Но все это было налево, а прямо — перекресток, чугунная чурка не поджигавшего Рейхстаг Георгия Димитрова маячила в глубине сквера, за которым начинались корпуса детской травматологической больницы. Кажется, именно по Большой Якиманке через перекресток возле «Вильяма Басса» уматывал Наполеон, поскольку Б. Якиманка была тогда Калужской дорогой, но этот факт не имел уже своей сущности в здешнем воздухе, так что о нем можно упомянуть только формально, а не чувственно-реально. Москве вообще присуща амнезия, да она ей и идет. И не Наполеон, кстати, уматывал по Калужской, а московские жители с пожитками, когда Наполеон входил в город — с другой стороны, по Дорогомиловской, то есть — по Кутузовскому проспекту. Он там, не добравшись даже до Кремля, и заночевал где-то (faubourg de Dorogomilov, как это называли французы). А вот по какой улице улепетывал — непонятно.
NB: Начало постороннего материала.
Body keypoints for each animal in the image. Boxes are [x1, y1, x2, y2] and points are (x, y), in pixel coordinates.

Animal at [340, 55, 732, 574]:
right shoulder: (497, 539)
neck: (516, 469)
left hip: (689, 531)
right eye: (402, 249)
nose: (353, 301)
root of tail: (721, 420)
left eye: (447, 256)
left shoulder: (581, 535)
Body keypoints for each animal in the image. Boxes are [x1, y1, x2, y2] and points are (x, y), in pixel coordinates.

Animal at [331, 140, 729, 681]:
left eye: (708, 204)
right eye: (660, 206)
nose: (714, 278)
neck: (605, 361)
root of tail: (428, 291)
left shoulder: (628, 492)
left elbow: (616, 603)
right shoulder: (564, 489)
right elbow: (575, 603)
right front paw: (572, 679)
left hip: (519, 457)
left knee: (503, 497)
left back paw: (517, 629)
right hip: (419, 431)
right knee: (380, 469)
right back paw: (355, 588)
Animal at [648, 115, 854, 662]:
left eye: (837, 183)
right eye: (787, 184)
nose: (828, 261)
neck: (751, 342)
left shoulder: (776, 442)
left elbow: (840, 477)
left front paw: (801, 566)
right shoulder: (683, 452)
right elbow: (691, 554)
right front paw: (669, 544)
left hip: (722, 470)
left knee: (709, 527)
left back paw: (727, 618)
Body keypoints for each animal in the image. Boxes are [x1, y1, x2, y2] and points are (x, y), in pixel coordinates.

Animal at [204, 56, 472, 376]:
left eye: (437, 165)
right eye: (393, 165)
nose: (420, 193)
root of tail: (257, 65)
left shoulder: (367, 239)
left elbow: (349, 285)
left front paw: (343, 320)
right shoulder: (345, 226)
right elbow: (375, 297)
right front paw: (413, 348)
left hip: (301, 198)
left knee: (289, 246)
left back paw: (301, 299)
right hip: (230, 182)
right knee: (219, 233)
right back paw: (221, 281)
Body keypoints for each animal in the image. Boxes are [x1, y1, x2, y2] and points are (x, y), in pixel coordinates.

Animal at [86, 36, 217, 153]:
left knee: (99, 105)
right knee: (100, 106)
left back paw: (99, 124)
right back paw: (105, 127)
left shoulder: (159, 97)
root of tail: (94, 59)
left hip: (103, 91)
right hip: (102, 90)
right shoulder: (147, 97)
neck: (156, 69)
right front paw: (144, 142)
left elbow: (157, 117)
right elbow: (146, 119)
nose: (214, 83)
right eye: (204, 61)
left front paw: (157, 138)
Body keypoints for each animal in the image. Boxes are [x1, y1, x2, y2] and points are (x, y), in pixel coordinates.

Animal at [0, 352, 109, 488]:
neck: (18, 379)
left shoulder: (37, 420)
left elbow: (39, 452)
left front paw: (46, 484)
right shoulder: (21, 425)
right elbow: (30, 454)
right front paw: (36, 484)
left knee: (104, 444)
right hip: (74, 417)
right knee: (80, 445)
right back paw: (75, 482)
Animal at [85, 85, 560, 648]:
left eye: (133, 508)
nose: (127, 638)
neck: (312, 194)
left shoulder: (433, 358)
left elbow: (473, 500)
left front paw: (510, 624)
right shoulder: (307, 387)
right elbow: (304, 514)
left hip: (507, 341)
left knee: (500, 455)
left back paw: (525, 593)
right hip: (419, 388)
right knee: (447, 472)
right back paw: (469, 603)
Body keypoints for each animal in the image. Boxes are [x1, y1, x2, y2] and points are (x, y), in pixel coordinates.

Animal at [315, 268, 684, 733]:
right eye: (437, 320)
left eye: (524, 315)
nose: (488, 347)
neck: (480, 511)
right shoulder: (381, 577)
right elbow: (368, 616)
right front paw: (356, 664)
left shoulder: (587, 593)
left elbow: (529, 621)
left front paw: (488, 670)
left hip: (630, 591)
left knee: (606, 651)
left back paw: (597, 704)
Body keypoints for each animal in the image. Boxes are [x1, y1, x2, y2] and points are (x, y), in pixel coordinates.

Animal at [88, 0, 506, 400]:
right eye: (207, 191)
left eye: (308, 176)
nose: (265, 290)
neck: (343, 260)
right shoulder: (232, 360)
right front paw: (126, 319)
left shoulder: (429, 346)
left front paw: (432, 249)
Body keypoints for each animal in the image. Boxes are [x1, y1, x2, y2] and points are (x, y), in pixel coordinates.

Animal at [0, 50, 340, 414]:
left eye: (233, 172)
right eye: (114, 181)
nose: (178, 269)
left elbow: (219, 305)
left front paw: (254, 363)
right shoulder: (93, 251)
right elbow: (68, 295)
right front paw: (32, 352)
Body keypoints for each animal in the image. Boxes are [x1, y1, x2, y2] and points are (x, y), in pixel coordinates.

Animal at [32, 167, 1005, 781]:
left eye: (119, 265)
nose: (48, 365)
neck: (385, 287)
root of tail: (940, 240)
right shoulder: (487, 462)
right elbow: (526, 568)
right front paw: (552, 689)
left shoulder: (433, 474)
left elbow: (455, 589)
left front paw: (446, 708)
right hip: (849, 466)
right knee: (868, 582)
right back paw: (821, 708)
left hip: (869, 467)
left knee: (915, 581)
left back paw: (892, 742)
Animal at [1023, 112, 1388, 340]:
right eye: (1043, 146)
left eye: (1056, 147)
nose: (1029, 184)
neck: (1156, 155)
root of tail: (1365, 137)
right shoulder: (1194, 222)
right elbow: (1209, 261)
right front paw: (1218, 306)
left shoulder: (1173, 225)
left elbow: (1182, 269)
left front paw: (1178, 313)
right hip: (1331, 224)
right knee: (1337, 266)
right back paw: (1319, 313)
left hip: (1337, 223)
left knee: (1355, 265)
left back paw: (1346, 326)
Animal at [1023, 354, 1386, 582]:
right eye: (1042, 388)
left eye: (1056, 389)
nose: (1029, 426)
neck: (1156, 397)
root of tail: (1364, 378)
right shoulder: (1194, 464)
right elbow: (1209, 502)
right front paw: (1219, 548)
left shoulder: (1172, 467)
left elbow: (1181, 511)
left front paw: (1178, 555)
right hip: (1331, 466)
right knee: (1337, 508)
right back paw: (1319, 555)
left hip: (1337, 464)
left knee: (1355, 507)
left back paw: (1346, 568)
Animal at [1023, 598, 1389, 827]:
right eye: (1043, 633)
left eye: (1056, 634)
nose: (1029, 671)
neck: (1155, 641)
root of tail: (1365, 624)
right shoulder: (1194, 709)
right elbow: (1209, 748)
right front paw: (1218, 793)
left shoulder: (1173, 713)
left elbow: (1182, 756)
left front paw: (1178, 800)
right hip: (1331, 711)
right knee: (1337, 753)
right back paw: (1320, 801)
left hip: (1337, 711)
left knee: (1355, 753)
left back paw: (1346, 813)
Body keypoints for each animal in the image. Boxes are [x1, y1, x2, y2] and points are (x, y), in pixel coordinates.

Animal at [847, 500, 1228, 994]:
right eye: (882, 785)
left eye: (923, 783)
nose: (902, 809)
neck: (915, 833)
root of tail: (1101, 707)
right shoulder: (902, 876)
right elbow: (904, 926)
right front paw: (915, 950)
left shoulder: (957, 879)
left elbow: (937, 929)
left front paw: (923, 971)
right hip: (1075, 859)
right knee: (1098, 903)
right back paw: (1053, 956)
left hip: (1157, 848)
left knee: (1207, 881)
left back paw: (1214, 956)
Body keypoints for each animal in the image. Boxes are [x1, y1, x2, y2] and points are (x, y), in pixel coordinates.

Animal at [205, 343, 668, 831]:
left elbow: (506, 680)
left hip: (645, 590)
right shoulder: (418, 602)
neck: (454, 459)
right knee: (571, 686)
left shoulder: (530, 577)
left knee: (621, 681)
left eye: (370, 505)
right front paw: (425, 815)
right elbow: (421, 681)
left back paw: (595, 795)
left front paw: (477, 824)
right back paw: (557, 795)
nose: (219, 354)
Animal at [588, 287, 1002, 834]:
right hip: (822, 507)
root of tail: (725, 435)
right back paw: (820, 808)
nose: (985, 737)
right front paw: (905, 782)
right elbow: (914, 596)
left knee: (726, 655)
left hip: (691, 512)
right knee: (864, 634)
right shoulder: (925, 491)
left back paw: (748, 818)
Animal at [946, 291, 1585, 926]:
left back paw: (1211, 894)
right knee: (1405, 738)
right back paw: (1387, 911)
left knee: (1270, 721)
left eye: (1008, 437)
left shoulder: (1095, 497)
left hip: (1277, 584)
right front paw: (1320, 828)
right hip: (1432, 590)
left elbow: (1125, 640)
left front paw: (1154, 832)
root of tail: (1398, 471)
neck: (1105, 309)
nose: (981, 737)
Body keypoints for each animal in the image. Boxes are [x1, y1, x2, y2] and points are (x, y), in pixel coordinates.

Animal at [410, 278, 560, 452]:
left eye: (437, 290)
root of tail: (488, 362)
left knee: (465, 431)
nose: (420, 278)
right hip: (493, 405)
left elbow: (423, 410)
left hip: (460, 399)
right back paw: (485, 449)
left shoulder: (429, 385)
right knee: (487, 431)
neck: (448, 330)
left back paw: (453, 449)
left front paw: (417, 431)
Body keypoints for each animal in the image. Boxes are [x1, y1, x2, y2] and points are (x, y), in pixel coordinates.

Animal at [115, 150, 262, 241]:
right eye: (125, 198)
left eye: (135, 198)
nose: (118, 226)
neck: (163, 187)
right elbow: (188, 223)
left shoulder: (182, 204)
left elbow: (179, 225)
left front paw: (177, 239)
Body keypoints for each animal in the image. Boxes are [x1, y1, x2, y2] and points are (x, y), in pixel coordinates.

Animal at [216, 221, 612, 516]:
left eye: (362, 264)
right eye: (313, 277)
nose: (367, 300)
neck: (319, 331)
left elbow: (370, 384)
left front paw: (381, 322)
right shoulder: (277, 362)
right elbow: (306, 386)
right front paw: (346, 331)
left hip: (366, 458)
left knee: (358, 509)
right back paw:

Возможно, что и по Б. Якиманке, но вроде нет.
Вдоль невысокой Полянки теперь ставили монолитные и высокоэтажные кондоминиумы торжественной архитектуры, для завлечения покупателей вывешивая на верхних этажах крупные щиты с надписью «А из нашего окна площадь Красная видна». Что было очевидной неправдой, поскольку щиты висели в окнах, выходящих на Полянку. Из них, впрочем, кроме храма Христа Спасителя, должен быть виден и церетелевский Петр I, но ни его, ни XXС застройщики к рекламе не привлекали.
Да, амнезия: весьма возможно, что в московском воздухе распылено вещество, субстанция, которая возникает где-то тут, в самом городе. Жителями она весьма ощущается — она дает им кайф, заодно стирая из городской памяти разнообразные предыдущие сущности, в пользу Духа времени. Этот Дух, в общем, и составляет запах амнезии, но О. его если и ощущал, то, как местный житель, сформулировать не смог бы. То есть, кайф-то есть, а уж отчего он и почему — какая разница? С чего бы вдруг про это думать? И никто никогда не объяснит, в чем тут дело. Потому что если не чувствуешь, то и объяснять нечего, а как почувствовал, то — зачем?